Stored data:
^^^^^^^^
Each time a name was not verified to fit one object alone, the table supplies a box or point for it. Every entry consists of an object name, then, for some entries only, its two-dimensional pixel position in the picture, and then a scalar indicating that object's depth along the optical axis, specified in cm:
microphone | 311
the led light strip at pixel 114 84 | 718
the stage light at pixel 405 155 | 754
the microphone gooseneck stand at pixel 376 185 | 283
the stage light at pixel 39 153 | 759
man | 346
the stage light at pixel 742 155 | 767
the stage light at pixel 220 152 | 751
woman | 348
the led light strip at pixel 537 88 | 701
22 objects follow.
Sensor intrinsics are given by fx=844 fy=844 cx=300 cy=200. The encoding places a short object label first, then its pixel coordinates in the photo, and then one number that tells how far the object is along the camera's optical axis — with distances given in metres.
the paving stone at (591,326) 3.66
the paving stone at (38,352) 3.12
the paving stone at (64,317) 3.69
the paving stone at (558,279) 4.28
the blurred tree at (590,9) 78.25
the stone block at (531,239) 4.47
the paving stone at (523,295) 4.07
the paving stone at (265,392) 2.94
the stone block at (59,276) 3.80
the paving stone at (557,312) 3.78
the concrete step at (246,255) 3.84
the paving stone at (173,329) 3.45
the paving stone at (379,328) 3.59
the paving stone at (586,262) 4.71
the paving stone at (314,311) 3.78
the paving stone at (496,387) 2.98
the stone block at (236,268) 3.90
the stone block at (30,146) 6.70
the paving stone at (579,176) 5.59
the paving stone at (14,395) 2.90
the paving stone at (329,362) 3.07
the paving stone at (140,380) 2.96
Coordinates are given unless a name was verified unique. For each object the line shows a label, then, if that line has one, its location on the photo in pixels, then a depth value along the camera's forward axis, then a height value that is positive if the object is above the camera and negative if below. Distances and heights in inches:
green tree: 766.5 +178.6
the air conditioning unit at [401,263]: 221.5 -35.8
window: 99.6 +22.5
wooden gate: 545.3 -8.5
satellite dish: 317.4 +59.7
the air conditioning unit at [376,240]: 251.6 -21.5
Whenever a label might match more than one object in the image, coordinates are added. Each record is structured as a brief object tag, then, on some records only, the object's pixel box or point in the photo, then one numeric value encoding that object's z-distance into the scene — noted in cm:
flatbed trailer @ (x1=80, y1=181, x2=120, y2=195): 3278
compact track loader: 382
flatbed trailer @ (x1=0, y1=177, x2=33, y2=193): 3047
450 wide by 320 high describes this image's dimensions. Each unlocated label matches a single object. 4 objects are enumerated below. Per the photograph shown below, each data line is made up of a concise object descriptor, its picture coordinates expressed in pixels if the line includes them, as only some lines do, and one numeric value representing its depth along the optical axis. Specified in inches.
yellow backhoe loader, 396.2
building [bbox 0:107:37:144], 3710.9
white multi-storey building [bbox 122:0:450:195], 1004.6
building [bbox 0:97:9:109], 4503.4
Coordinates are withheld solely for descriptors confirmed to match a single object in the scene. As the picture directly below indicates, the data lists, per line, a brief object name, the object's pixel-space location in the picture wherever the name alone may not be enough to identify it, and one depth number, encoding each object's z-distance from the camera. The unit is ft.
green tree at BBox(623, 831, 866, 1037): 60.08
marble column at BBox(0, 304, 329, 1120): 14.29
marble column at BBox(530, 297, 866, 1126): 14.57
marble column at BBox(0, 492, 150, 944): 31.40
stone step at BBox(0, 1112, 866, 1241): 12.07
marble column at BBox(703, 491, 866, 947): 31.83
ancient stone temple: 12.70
^^^^^^^^
- **WHAT TO PRODUCE**: Send back an exact copy of only the lines from the line with "woman | 348" up to and including the line with "flatbed trailer @ (x1=0, y1=177, x2=33, y2=193): 3047" in the data above.

- **SOLUTION FOR THIS TASK**:
woman | 348
the led light strip at pixel 537 88 | 701
22 objects follow.
Sensor intrinsics are given by fx=844 fy=844 cx=300 cy=200. The encoding places a short object label first, then its pixel coordinates in the photo, and then one number that tells how far the object is along the camera's optical axis — with distances given in metres.
the paving stone at (591,326) 3.66
the paving stone at (38,352) 3.12
the paving stone at (64,317) 3.69
the paving stone at (558,279) 4.28
the blurred tree at (590,9) 78.25
the stone block at (531,239) 4.47
the paving stone at (523,295) 4.07
the paving stone at (265,392) 2.94
the stone block at (59,276) 3.80
the paving stone at (557,312) 3.78
the concrete step at (246,255) 3.84
the paving stone at (173,329) 3.45
the paving stone at (379,328) 3.59
the paving stone at (586,262) 4.71
the paving stone at (314,311) 3.78
the paving stone at (496,387) 2.98
the stone block at (236,268) 3.90
the stone block at (30,146) 6.70
the paving stone at (579,176) 5.59
the paving stone at (14,395) 2.90
the paving stone at (329,362) 3.07
the paving stone at (140,380) 2.96
Coordinates are given unless a name was verified unique. For each object the line shows a label, then, if that line has one, its location on the photo in pixels, then a depth value along the camera's forward axis, then a height value that is positive if the object is above the camera and negative if below. Distances and heights in inches:
green tree: 766.5 +178.6
the air conditioning unit at [401,263]: 221.5 -35.8
window: 99.6 +22.5
wooden gate: 545.3 -8.5
satellite dish: 317.4 +59.7
the air conditioning unit at [376,240]: 251.6 -21.5
Whenever a label might match more than one object in the image, coordinates are added. Each record is structured as a brief object tag, then, on some records only, the object's pixel box or point in the photo, then one numeric value encoding that object's z-distance into the scene — noted in cm:
flatbed trailer @ (x1=80, y1=181, x2=120, y2=195): 3278
compact track loader: 382
flatbed trailer @ (x1=0, y1=177, x2=33, y2=193): 3047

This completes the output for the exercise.